The greenspace is pretty critical for the critically ill kids, since they can't exactly go to a park or get to anything remotely like it.

You might want to look into the research on outcomes and access to such spaces before you make such presumptive remarks.

up
Voting closed 0

Except the hospital can't bill an insurer $500 whenever a kid steps into the garden. Neonatal care is where the real money is.

up
Voting closed 0

I understand the need for more space to house doctors, nurses and the technology and tools to heal desparately ill children, but healing sickness isn't 100% medicine and technology. "Laughter is the best medicine," is the old cliche and easing kids' fears and stresses fall into that category.

I may be just a teeny bit biased...when I was a child I was admitted to Children's Hospital for some fairly major sugery. One of the other children in the ward I was in was constantly yelling, crying and complaining day and night...so much so that I couldn't get any rest and it was negatively affecting my recovery.

Following the suggestion of both my surgeon and several of the nurses, my parents would wheel me out the the Prouty garden where I would pick a pleasant corner and nap for several hours. It helped a lot. So much so that I was able to be move out if ICU sooner and discharged to go home sooner than expected.

TL;DR The Prouty garden is also necessary to the healing process.

up
Voting closed 0

Good point. Just a note, there are not really any mass wards anymore. Patients get double rooms now, and there are some private rooms.

The new building planned at Children's, displacing most of the garden, is to accommodate the shift to all private rooms, which is becoming the norm in hospitals now.

up
Voting closed 0

This won't be the last expansion of the hospital in the future. I'm not familiar with their master plans, but it seems obvious that the Longwood Medical area is almost full and the hospitals will have to be expanding in different directions or areas. If the garden is saved, they will still be building a neonatal care facility. Just not there. It's not as if children's care will suffer.
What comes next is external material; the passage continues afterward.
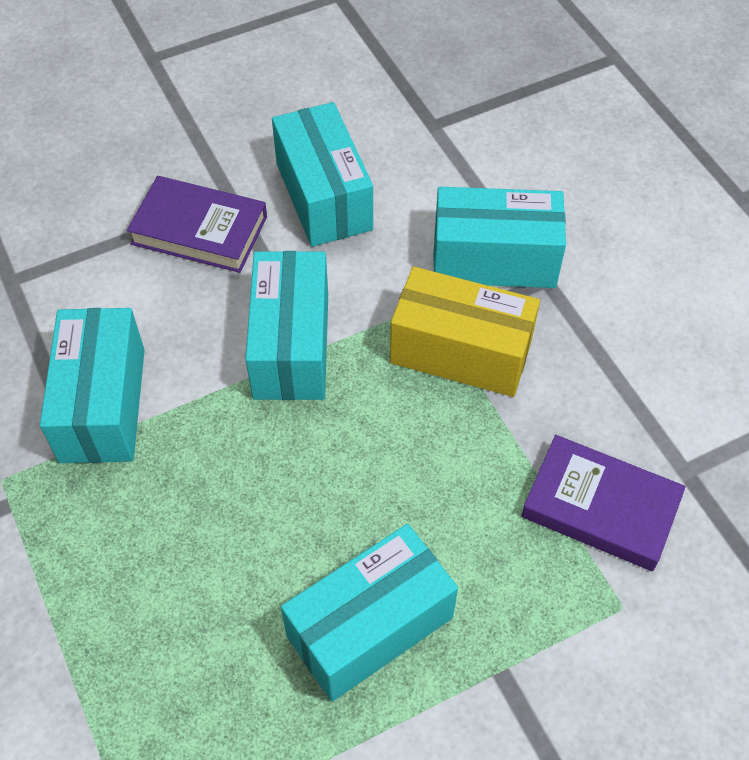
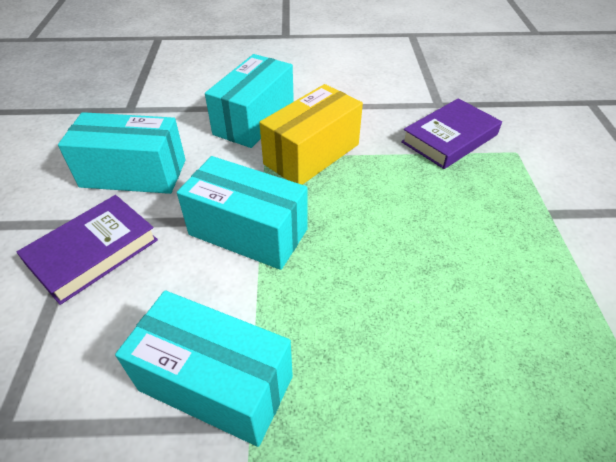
camera: 65 degrees left, 10 degrees down
turquoise box [281,524,458,702] -> none

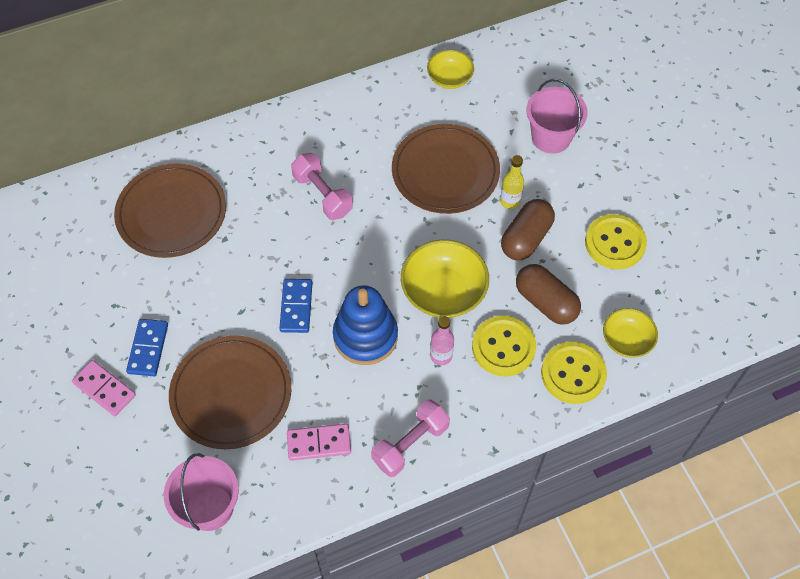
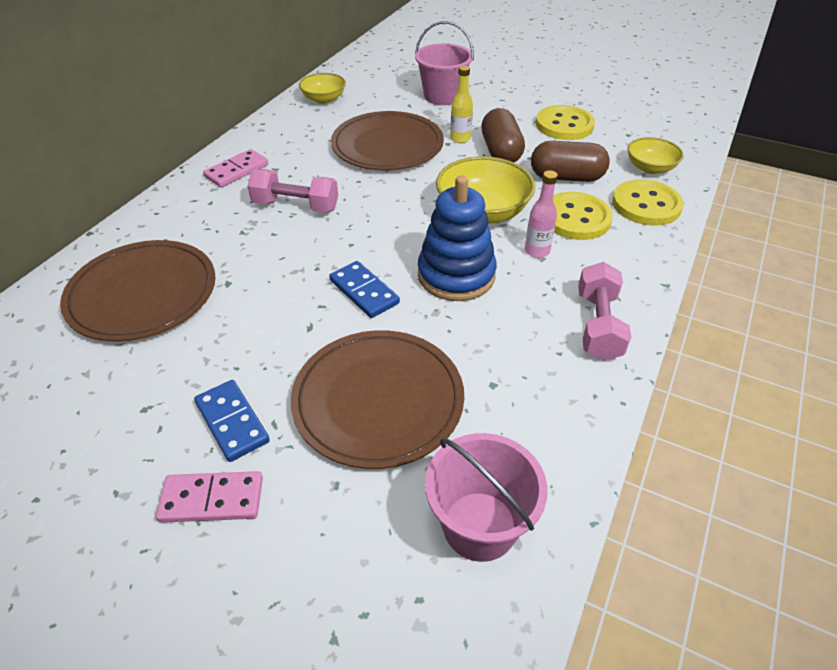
camera: 40 degrees left, 15 degrees down
pink domino [287,424,351,461] -> pink domino moved to [203,149,268,187]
I hope the garden can be kept, because it provides a much needed respite to patients and relatives in a very stressful time in a very congested area.

up
Voting closed 0

Seems to be the basis most of you operate on. You don't seem to care about principals or terms of legal contracts or that they are upheld. The AG has a solemn responsibility to enforce charitable trusts.

up
Voting closed 0

This seems like a solvable problem.

up
Voting closed 0

There are some really large, old trees in there- including a gorgeous Lebanon cedar. I used to work at Children's and everyone's points that that garden helps heal sick kids are absolutely true. Every day I was out there, I saw numerous children in wheelchairs or hooked up to IV poles enjoying the flowers, sun, and fountains (and concerts weekly in the summer).
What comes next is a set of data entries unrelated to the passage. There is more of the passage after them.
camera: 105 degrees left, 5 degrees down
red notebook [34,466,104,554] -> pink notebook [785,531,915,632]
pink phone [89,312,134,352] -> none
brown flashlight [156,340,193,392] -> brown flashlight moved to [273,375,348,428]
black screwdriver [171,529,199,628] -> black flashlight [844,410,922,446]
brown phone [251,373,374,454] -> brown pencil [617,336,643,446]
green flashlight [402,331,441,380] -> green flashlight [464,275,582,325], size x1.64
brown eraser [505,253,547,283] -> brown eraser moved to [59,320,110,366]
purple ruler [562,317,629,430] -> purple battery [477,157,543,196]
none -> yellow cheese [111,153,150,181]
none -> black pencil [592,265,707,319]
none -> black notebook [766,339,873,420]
Children's does own a large amount of real estate in that area, and they should be building up (on top of existing buildings, or over their parking garages), not destroying the garden.

up
Voting closed 0

...on the roof, as you suggest. Problem solved.

Or, turn loose of some of the real estate they're squatting on.

up
Voting closed 0

Put a *new* garden on the roof.

Kids need that kind of outdoor space. I totally agree. However that particular outdoor space doesn't *have* to remain.

up
Voting closed 0

outdoor space was given to the hospital with their promise that it would be in perpetuity. That was a provision of the gift.
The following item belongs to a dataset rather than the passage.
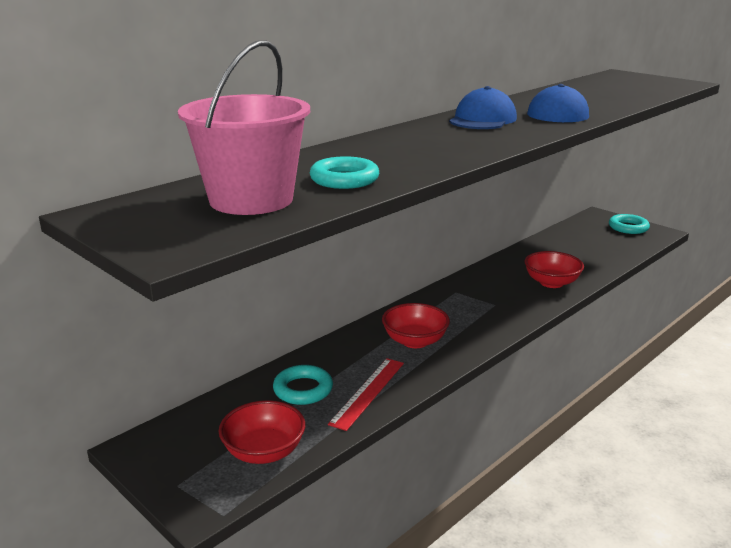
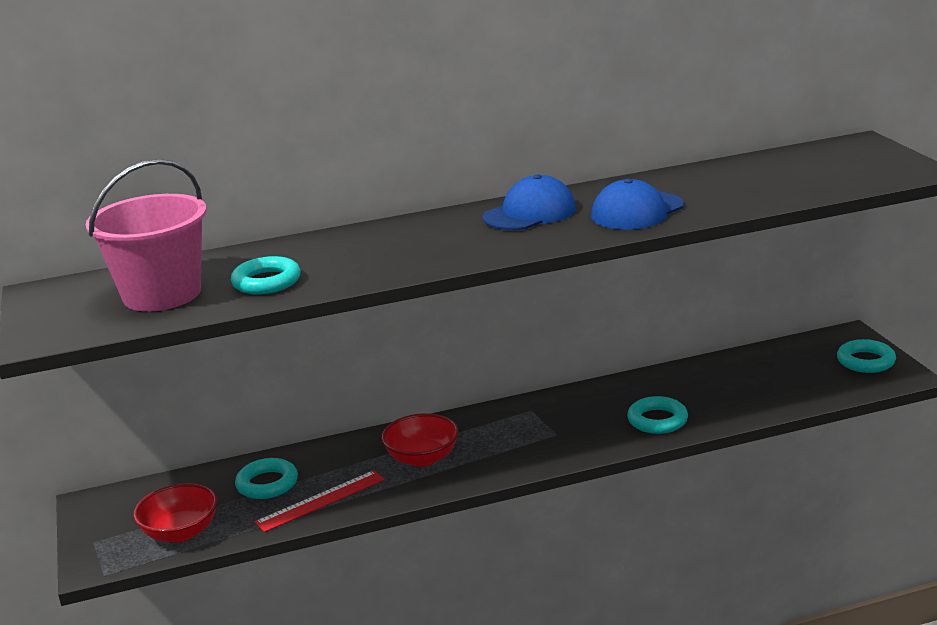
camera: 30 degrees right, 0 degrees up
red bowl [524,251,584,288] -> turquoise ring [627,396,688,434]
It that means nothing, perhaps the hospital should rewrite its agreements with big donors of new structures--something I'm sure they will have no problem doing. s/

up
Voting closed 0

... to have to keep solemn, perpetual promises for more than a few years.

up
Voting closed 0

This is like what happened to the Barnes collection as portrayed in The Art of the Steal. Once you're dead, your wishes and instructions are worth squat if people with influence and power want something else.